Stored data entries =
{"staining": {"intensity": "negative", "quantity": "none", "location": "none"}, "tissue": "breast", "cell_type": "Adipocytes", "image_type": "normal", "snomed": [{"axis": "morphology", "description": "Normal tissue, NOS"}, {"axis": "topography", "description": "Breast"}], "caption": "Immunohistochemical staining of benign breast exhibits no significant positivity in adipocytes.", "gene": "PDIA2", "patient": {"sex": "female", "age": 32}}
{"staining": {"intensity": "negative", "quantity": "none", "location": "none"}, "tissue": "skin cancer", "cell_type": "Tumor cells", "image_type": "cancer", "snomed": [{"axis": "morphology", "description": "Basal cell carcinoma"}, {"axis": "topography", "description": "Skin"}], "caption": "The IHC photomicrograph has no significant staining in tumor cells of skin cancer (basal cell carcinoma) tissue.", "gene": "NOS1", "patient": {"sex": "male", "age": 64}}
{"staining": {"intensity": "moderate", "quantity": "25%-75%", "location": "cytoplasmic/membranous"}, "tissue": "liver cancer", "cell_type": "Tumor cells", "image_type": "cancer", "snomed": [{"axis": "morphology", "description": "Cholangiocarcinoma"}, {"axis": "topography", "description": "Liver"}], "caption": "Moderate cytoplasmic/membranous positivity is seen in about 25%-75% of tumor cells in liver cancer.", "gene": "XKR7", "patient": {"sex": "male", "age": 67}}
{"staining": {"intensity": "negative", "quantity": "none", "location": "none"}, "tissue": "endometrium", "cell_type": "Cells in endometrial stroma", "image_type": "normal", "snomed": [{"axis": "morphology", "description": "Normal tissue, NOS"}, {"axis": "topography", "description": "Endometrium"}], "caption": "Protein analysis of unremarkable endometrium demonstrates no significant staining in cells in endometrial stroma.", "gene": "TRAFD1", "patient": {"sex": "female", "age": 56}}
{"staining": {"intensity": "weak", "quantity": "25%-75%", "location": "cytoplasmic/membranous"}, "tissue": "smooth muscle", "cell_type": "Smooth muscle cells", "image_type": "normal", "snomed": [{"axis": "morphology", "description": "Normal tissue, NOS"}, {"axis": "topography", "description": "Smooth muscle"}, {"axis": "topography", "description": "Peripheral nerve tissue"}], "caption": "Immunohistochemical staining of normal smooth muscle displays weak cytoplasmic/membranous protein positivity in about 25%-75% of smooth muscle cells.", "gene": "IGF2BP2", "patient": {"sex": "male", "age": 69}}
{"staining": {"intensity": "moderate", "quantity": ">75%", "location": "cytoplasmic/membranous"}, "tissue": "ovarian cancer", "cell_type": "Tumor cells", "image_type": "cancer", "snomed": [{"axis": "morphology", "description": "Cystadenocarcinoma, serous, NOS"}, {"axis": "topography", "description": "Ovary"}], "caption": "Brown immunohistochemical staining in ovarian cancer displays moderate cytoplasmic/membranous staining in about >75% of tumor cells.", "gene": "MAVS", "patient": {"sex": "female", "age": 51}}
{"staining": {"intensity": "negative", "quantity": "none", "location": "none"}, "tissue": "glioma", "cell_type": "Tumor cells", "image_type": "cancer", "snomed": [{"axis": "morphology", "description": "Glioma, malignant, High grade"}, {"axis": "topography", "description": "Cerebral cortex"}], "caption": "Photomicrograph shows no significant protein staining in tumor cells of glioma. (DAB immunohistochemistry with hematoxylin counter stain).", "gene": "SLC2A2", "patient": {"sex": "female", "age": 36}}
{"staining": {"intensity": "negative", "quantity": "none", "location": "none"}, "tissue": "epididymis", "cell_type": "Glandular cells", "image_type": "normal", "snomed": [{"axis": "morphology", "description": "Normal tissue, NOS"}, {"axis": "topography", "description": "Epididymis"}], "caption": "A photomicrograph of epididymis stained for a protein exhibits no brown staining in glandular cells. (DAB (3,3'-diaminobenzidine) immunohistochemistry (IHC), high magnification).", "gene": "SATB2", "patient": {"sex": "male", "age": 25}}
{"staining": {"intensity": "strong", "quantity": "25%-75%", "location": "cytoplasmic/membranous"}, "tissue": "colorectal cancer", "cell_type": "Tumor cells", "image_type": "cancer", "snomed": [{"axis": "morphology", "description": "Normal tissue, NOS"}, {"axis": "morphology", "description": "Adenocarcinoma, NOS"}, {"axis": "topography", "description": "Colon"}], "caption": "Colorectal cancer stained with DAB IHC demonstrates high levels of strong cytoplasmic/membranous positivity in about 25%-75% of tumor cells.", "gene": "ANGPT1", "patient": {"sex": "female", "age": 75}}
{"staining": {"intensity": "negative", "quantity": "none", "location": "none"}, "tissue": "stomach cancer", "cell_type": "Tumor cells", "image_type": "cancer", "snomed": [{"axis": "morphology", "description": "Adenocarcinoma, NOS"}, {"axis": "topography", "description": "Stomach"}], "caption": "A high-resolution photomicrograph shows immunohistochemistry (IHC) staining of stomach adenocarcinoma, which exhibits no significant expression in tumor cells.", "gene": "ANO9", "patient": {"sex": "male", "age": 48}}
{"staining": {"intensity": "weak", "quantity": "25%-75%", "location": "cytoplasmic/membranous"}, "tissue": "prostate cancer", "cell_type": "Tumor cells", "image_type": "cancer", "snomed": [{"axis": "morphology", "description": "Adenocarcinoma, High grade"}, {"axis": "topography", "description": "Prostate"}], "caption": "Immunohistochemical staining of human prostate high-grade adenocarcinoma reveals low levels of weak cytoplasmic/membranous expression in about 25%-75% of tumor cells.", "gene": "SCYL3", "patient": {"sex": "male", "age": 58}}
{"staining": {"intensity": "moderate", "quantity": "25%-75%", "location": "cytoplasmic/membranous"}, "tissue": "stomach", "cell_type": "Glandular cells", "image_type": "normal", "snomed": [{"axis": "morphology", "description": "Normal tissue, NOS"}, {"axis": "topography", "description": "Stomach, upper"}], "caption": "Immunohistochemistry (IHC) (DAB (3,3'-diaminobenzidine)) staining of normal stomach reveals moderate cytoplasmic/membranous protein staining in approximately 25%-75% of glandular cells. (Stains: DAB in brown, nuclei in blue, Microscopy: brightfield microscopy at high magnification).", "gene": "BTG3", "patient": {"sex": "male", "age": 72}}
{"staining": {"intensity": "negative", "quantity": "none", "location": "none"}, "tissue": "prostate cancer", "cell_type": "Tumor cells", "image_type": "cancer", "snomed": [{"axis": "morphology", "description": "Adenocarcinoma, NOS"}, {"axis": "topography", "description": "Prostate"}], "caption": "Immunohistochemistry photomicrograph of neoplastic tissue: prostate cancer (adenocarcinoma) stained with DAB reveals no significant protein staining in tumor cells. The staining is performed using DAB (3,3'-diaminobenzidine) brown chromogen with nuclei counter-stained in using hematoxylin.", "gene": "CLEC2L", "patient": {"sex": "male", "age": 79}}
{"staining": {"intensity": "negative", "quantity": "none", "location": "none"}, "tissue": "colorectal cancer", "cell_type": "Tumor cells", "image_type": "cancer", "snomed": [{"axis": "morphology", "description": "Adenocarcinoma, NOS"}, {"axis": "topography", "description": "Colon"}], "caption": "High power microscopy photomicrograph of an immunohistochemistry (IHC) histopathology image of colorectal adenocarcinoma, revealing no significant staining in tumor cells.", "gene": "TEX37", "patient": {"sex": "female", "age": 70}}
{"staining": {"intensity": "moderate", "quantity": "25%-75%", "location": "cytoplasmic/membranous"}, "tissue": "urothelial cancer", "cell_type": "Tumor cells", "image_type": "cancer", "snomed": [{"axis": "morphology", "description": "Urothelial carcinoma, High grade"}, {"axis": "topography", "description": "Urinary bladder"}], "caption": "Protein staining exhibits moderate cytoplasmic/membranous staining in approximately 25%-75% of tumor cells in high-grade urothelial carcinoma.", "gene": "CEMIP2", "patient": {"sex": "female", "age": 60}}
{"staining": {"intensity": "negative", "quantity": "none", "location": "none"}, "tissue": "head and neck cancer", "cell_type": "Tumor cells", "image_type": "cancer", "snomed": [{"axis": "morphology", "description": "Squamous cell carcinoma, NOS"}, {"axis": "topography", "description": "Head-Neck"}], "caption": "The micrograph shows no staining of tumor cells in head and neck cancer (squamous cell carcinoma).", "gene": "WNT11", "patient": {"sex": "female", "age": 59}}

Problem details = In the entries above, please find the line with "cancer stained with" and the line with "staining of human", then write out exactly those two lines and every line between them, and nothing more.

The answer =
{"staining": {"intensity": "strong", "quantity": "25%-75%", "location": "cytoplasmic/membranous"}, "tissue": "colorectal cancer", "cell_type": "Tumor cells", "image_type": "cancer", "snomed": [{"axis": "morphology", "description": "Normal tissue, NOS"}, {"axis": "morphology", "description": "Adenocarcinoma, NOS"}, {"axis": "topography", "description": "Colon"}], "caption": "Colorectal cancer stained with DAB IHC demonstrates high levels of strong cytoplasmic/membranous positivity in about 25%-75% of tumor cells.", "gene": "ANGPT1", "patient": {"sex": "female", "age": 75}}
{"staining": {"intensity": "negative", "quantity": "none", "location": "none"}, "tissue": "stomach cancer", "cell_type": "Tumor cells", "image_type": "cancer", "snomed": [{"axis": "morphology", "description": "Adenocarcinoma, NOS"}, {"axis": "topography", "description": "Stomach"}], "caption": "A high-resolution photomicrograph shows immunohistochemistry (IHC) staining of stomach adenocarcinoma, which exhibits no significant expression in tumor cells.", "gene": "ANO9", "patient": {"sex": "male", "age": 48}}
{"staining": {"intensity": "weak", "quantity": "25%-75%", "location": "cytoplasmic/membranous"}, "tissue": "prostate cancer", "cell_type": "Tumor cells", "image_type": "cancer", "snomed": [{"axis": "morphology", "description": "Adenocarcinoma, High grade"}, {"axis": "topography", "description": "Prostate"}], "caption": "Immunohistochemical staining of human prostate high-grade adenocarcinoma reveals low levels of weak cytoplasmic/membranous expression in about 25%-75% of tumor cells.", "gene": "SCYL3", "patient": {"sex": "male", "age": 58}}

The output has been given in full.